## Selected passage
= Beginning of Section =

Case ID: va_89/html/0279-01.html
Source: Caselaw Access Project
Author: {"author": "Lacy, J.,", "license": "Public Domain", "url": "https://static.case.law/"}
Date Created: 2024-08-24T03:29:51.129683

Wytheville.
    Douglas et al. v. Spoor.
    July 6th, 1892.
    1. Appellate Court—Commissioner’s report—Imperfect evidence.—A decree confirming a master’s report in favor of complainant should not be disturbed by this court, though the testimony whereon the report is founded be not the clearest and best, but is uncontradicted or unimpeached by any witness for the defendants.
    2. Idem—Case at bar.—In suit for specific performance, complainant, releasing claim for the land, asked only compensation for improvements. The book showing plaintiff’s expenses being lost, he substituted recently-taken receipts and testimony of persons to whom he paid money, which evidence no attempt was made to impeach, except by cross-examination, and no witness was introduced by the' defendants.
    Held :
    The decree should stand.
    Appeal from decree of circuit court of Smyth county, rendered April 10th, 1891, in the chancery suit wherein Stephen M. Spoor was complainant and William P. Douglas and others were defendants. The decree being adverse to the defendants, they appealed. Opinion states the case.

= End of Section =

## Directive
For each of the following statements about the Douglas v. Spoor case summary, answer yes or no according to whether it agrees with the text, and quote the words of the text that decide it. (a) The book showing the complainant's expenses was lost. (b) The defendants tried to impeach the complainant's evidence by means other than cross-examination. (c) The appeal was taken from a decree of the circuit court of Smyth county.

## Entries shown
= Beginning of Section =

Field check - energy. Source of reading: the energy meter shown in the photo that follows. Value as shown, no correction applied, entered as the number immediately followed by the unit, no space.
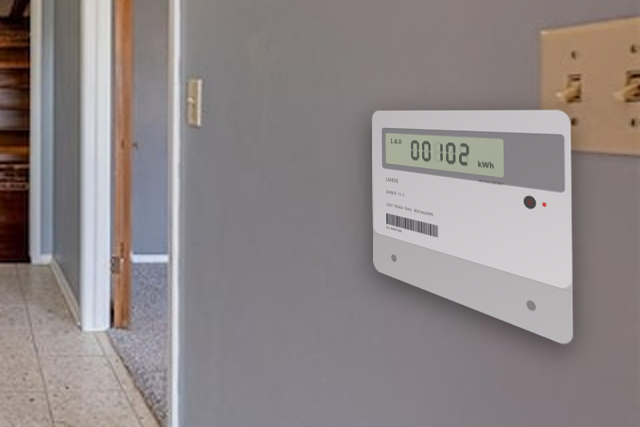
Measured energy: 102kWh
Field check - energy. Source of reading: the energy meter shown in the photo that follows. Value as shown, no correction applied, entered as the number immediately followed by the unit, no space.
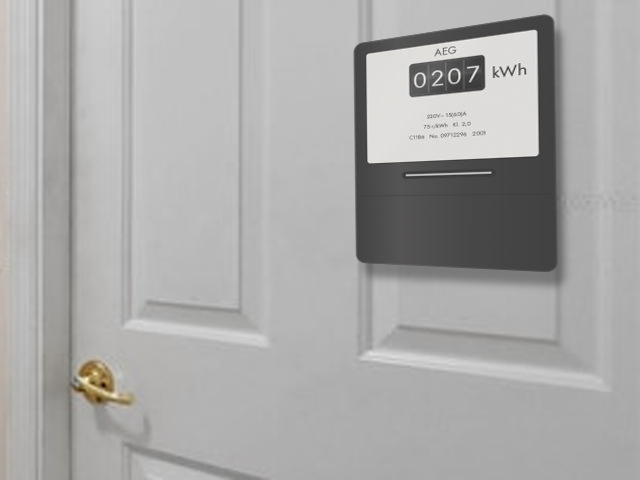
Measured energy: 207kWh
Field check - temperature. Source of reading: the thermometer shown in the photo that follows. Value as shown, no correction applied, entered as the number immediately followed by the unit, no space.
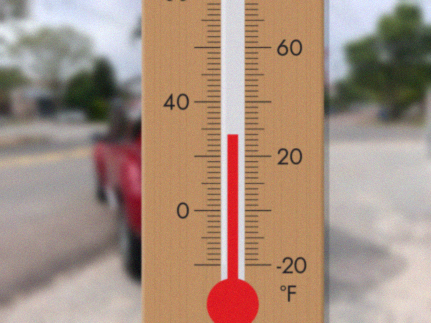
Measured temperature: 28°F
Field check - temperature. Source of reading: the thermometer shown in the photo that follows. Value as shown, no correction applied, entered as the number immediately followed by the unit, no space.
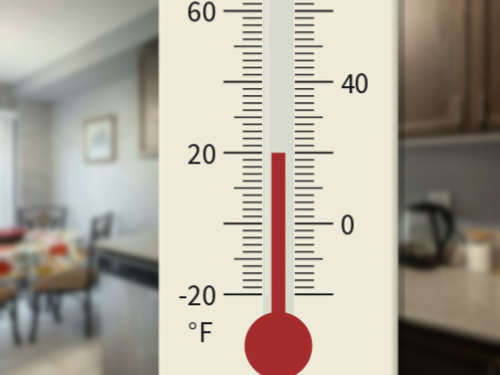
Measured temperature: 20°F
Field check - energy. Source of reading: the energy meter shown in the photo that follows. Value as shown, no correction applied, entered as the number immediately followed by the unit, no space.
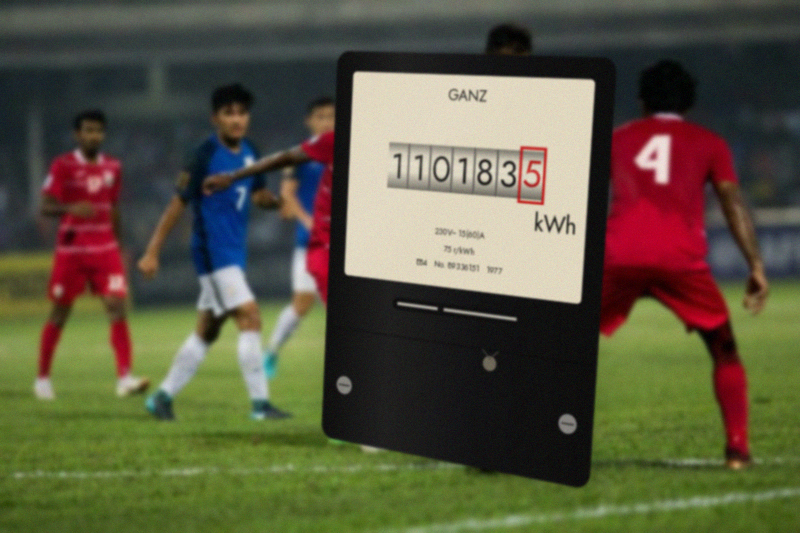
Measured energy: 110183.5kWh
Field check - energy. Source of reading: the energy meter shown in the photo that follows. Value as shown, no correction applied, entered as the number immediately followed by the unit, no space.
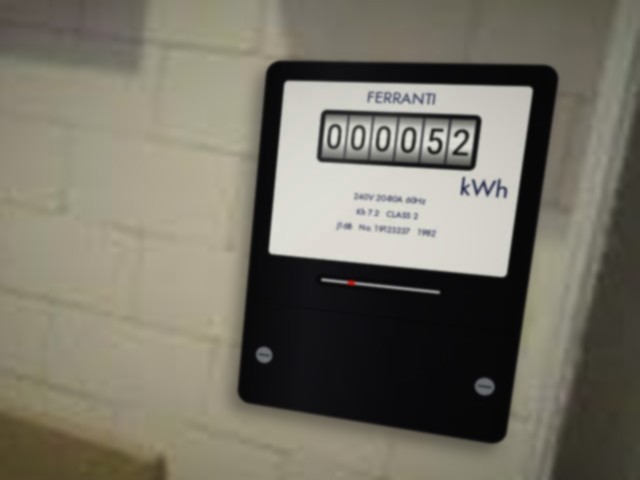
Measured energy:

= End of Section =

## Reply to the exercise
(a) Yes: "The book showing plaintiff’s expenses being lost"
(b) No: "no attempt was made to impeach, except by cross-examination"
(c) Yes: "Appeal from decree of circuit court of Smyth county"